There are two stories / issues here but they may be connected. We have recently moved DD 15 (just!) to a friendly, small private school due to her anxiety and reluctance to attend last school. There was also a newish female friend at that school who we weren’t comfortable with eg DD’s mood was lower, she was more withdrawn and isolated herself from us when she had spent time with this friend. (We are a very close, tight unit usually). This friend has a troubled family dynamic with SA accusations flying around and a hostile attitude to men eg told my daughter it makes her uncomfortable and feel sick when she sees my husband hug my daughter. (WTAF! We have calmly discussed all this as a family but it is upsetting to DH and self).
The new school has really helped and things much better with her mental health. We hoped the friendship would die away and it was doing so, with new friendships being made. But the summer hols have seen it ramp up again. She almost grooms DD eg sends long messages about how much she cares for her and needs her etc.
Daughter has a boyfriend, 16 at the new school. He’s lovely. First relationship for both of them and clearly quite intense and I’m worried about things moving quickly!! She says they have agreed not to have sex and we discuss openly and regularly
BUT
i have always insisted on access to my kids phones. She’s changed password and isn’t aware I can still access it, though did last night. There is a lot of messaging with troublesome friend. In it she says they nearly had sex but didn’t have a condom and the friend says she will giver her some.

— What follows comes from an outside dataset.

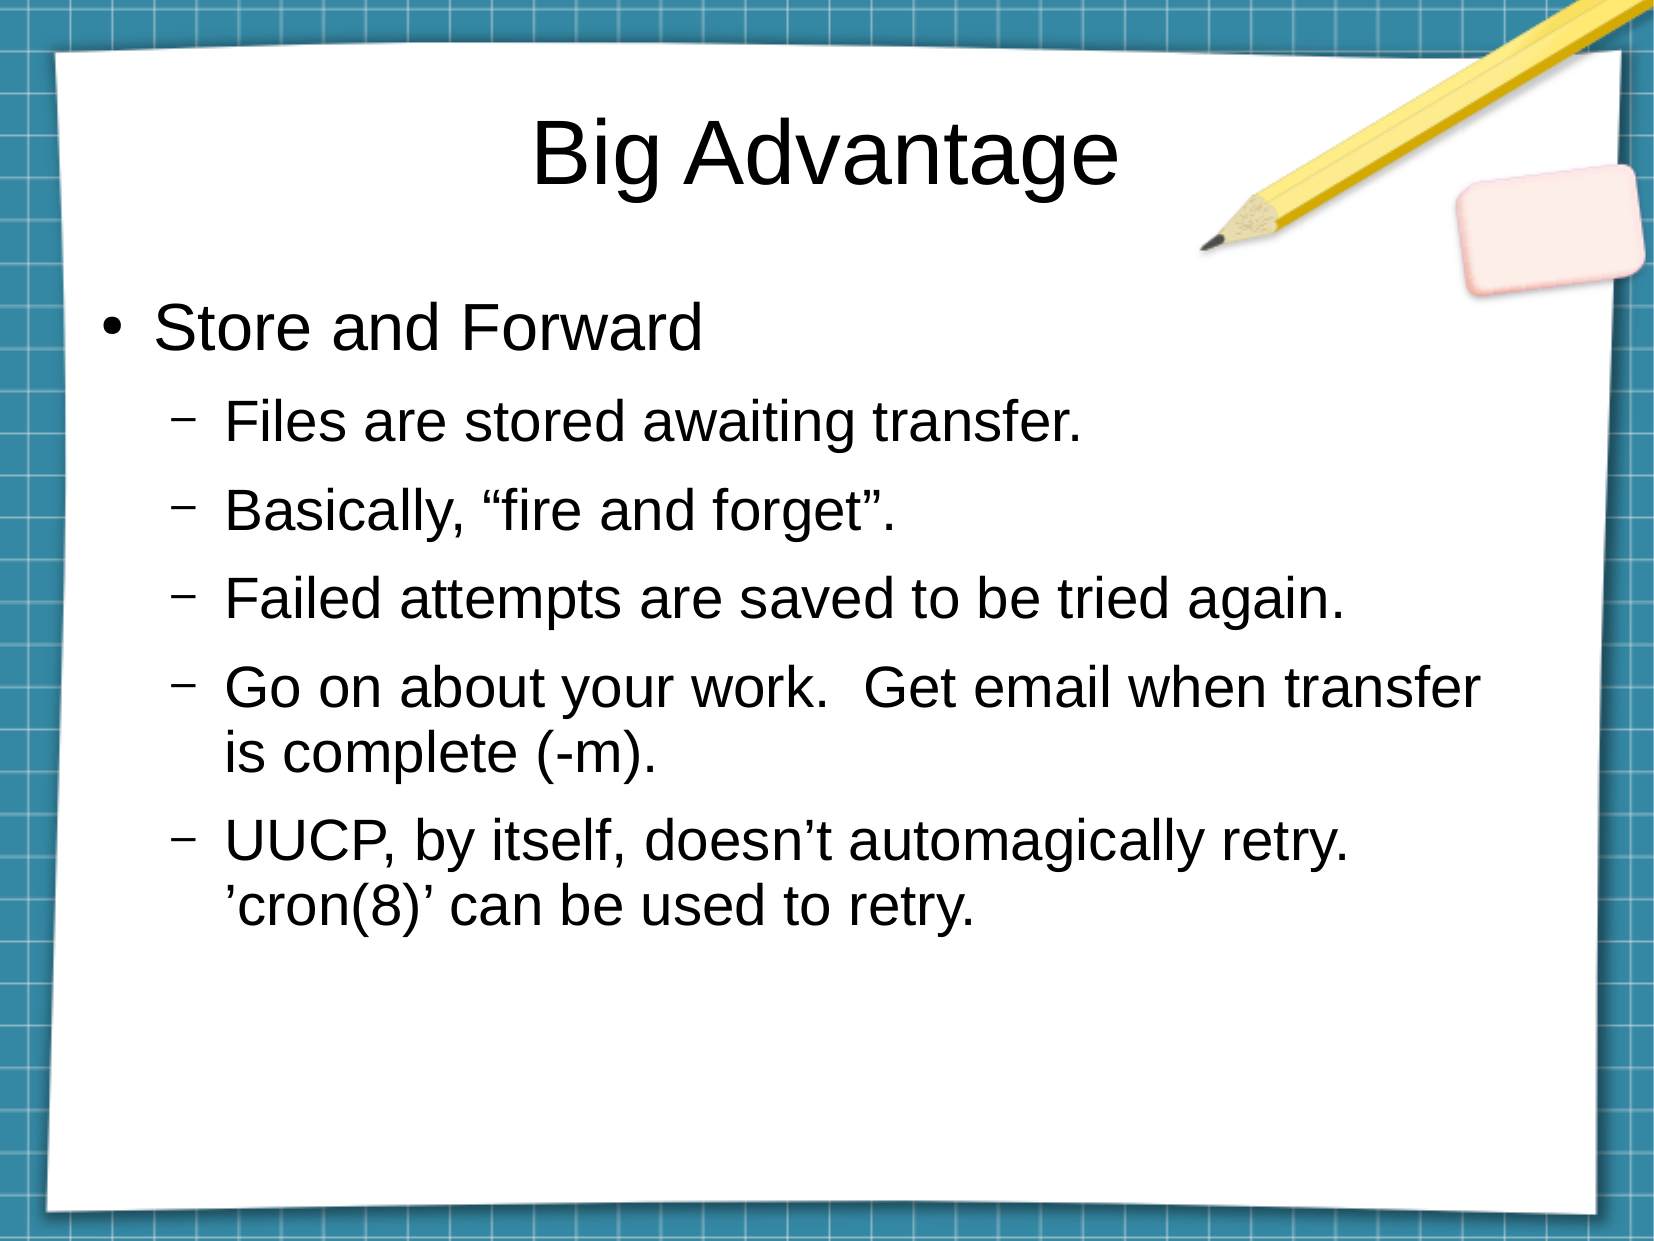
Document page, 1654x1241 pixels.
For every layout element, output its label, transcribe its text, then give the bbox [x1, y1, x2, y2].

She’s told me that this friend has caused drama with other friends 3 or 4 times in recent weeks, sharing her private info on WhatsApp groups and stirring up against the new boyfriend etc. She gets upset with her but can’t seem to pull away.
While I’d love to bar her from seeing her I worry this may be counterproductive
- is it reasonable to tell DD I’ve read these messages and discuss the sex with boyfriend issue, hoping for honesty? Not sure where the truth lies at the moment!
- is it fair to restrict her phone use as a way of reducing contact with this girl?
- how do I address the lying aspect? Ignore it and tackle the reasons?